Hmmm, a “major fiscal stimulus” that will “take the form of actual government spending “. Like I said, a project for infrastructure. Some of you might have heard of the WPA. -- the Works Project Administration.
If any of you have read The Power Broker -- one of the first books I ever recommended -- you might be recalling the fact the Robert Moses (and New York City) was one of the main benefactors of the WPA because of the simple fact that he was prepared.
(Pause for a favorite saying -- Chance favors the prepared mind.)
If you didn’t read the book, you can take a shortcut to Wikipedia.
Shortly after President Franklin D. Roosevelt's inauguration, the federal government found itself with millions of New Deal tax dollars to spend, yet states and cities had few projects ready. Moses was one of the few local officials who had projects planned and prepared. For that reason, New York City could count on Moses to deliver to it Works Progress Administration (WPA), Civilian Conservation Corps (CCC), and other depression-era funding.
Right now, you might want to switch into aviation mode and ask yourself what “projects” the FAA has “planned and prepared”. The disappointing answer is “NextGen” (or as I refer to is “NexCon”). Two seconds later it hits you that even NextGen itself isn’t really defined. It’s more of a collection of ideas, fantasy and pork-barrel projects than it is a plan. Regardless, I would write President Obama and warn him not to waste our money on it.

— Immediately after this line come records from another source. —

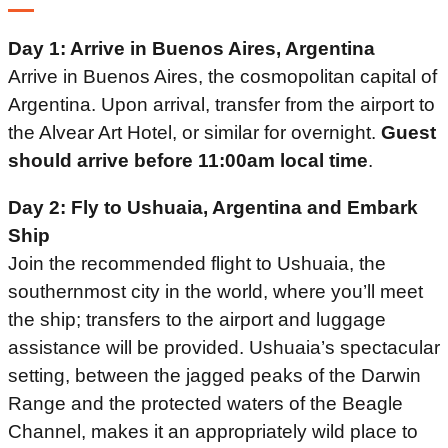
Day 1: Arrive in Buenos Aires, Argentina
Arrive in Buenos Aires, the cosmopolitan capital of
Argentina. Upon arrival, transfer from the airport to
the Alvear Art Hotel, or similar for overnight.
Guest
should arrive before 11:00am local time
.
Day 2: Fly to Ushuaia, Argentina and Embark
Ship
Join the recommended flight to Ushuaia, the
southernmost city in the world, where you’ll meet
the ship; transfers to the airport and luggage
assistance will be provided. Ushuaia’s spectacular
setting, between the jagged peaks of the Darwin
Range and the protected waters of the Beagle
Channel, makes it an appropriately wild place to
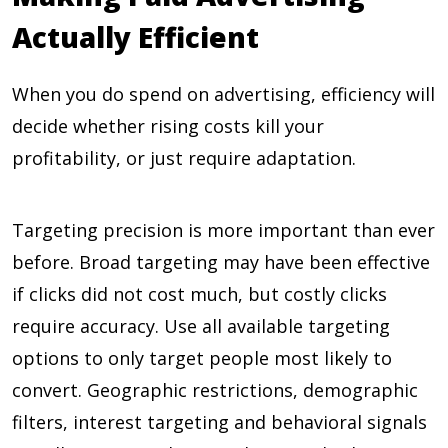
Actually Efficient
When you do spend on advertising, efficiency will
decide whether rising costs kill your
profitability, or just require adaptation.
Targeting precision is more important than ever
before. Broad targeting may have been effective
if clicks did not cost much, but costly clicks
require accuracy. Use all available targeting
options to only target people most likely to
convert. Geographic restrictions, demographic
filters, interest targeting and behavioral signals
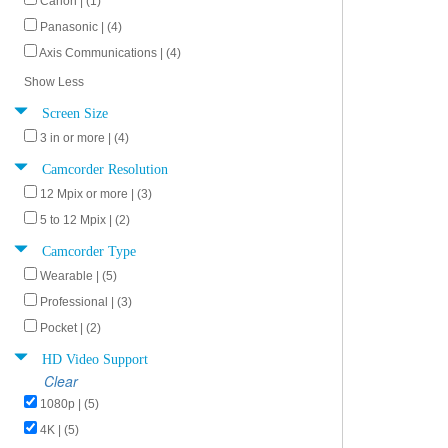
Canon | (1)
Panasonic | (4)
Axis Communications | (4)
Show Less
Screen Size
3 in or more | (4)
Camcorder Resolution
12 Mpix or more | (3)
5 to 12 Mpix | (2)
Camcorder Type
Wearable | (5)
Professional | (3)
Pocket | (2)
HD Video Support
Clear
1080p | (5)
4K | (5)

Amazing how fast you can go from aviation to politics isn’t it ? Am I being presumptuous by saying President Obama ? I don’t think so. I’m trying to get you to think. What is John McCain saying in these last few days of desperation ? That he would freeze government spending (except for NASA when he’s in Florida). That is exactly the wrong plan at exactly the wrong time according to the people I try to get you to read -- and the Chairman of the Federal Reserve.

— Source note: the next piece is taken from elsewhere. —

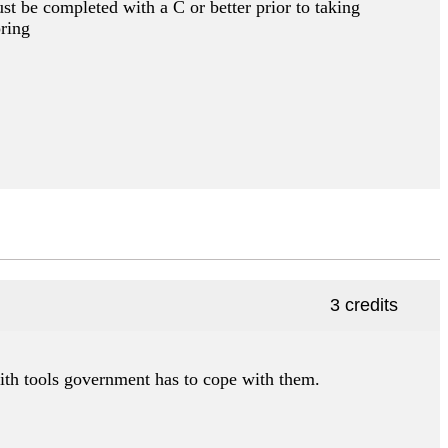
st be completed with a C or better prior to taking
pring
3 credits
ith tools government has to cope with them.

”When even the chairman of the Federal Reserve Board says Congress should pass a stimulus package we know we're in trouble. “
”America needs a comprehensive stimulus package, but it should be voted on by the next Congress under a new Administration. And it should be part of a broader jobs strategy that would include rebuilding the nation's crumbling infrastructure, funding alternative sources of energy, and creating tax incentives for businesses that generate new jobs. “
Robert Reich and Paul Krugman don’t always agree with each other. But when they, the Chairman of the Federal Reserve and history are all on the same page you might want to pay attention.
Chance favors the prepared mind -- and crushes the unprepared. On this issue, John McCain is like the FAA -- unprepared.